Which lines in the material contain the string "修正獎勵罪名範圍"? Pull out each of them in full.

■ ITEMS
= = =

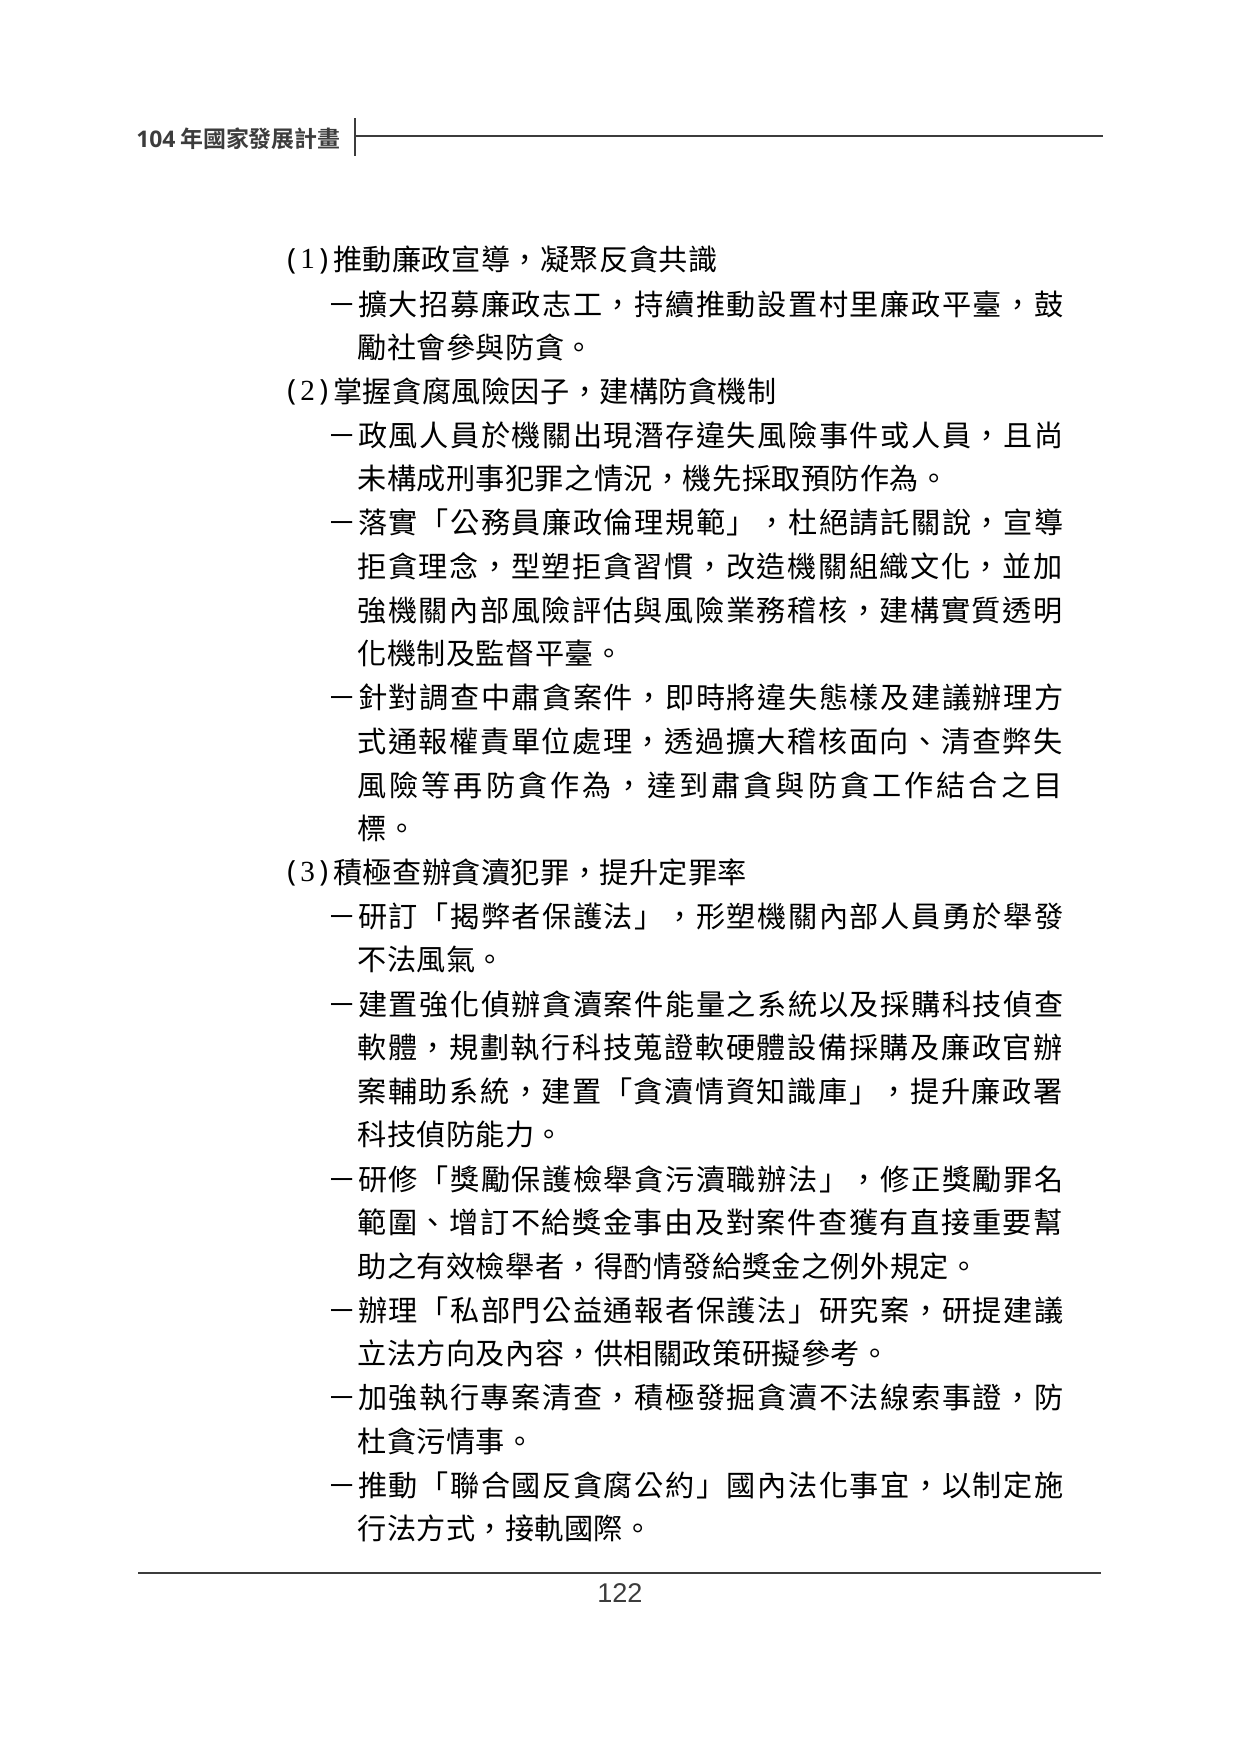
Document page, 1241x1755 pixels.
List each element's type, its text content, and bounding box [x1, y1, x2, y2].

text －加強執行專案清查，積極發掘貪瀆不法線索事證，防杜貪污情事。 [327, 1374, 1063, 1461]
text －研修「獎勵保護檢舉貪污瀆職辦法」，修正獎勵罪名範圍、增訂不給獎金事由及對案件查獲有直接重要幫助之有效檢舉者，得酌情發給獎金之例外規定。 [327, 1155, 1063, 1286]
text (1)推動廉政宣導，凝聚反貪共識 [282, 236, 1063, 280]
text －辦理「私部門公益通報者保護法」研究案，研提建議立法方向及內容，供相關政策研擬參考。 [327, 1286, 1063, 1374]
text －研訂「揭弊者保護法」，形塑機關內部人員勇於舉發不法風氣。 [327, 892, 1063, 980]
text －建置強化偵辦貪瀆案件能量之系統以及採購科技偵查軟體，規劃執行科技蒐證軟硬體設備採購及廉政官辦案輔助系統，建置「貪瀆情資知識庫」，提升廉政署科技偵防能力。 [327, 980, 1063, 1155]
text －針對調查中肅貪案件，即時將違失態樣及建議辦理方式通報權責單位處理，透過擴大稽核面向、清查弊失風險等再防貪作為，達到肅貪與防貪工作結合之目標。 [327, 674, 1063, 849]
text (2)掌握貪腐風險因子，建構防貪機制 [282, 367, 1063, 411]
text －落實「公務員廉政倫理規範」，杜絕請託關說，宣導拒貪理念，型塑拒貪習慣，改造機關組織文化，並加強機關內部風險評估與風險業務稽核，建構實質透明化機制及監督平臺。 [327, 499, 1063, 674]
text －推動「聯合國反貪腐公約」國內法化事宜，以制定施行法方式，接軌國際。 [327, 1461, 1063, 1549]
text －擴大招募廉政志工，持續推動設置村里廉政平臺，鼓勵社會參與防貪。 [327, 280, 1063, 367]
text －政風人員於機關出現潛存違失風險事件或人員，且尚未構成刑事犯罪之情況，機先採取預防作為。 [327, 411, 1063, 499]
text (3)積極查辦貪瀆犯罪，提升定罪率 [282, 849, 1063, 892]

= = =

■ WRITTEN SOLUTION
text －研修「獎勵保護檢舉貪污瀆職辦法」，修正獎勵罪名範圍、增訂不給獎金事由及對案件查獲有直接重要幫助之有效檢舉者，得酌情發給獎金之例外規定。 [327, 1155, 1063, 1286]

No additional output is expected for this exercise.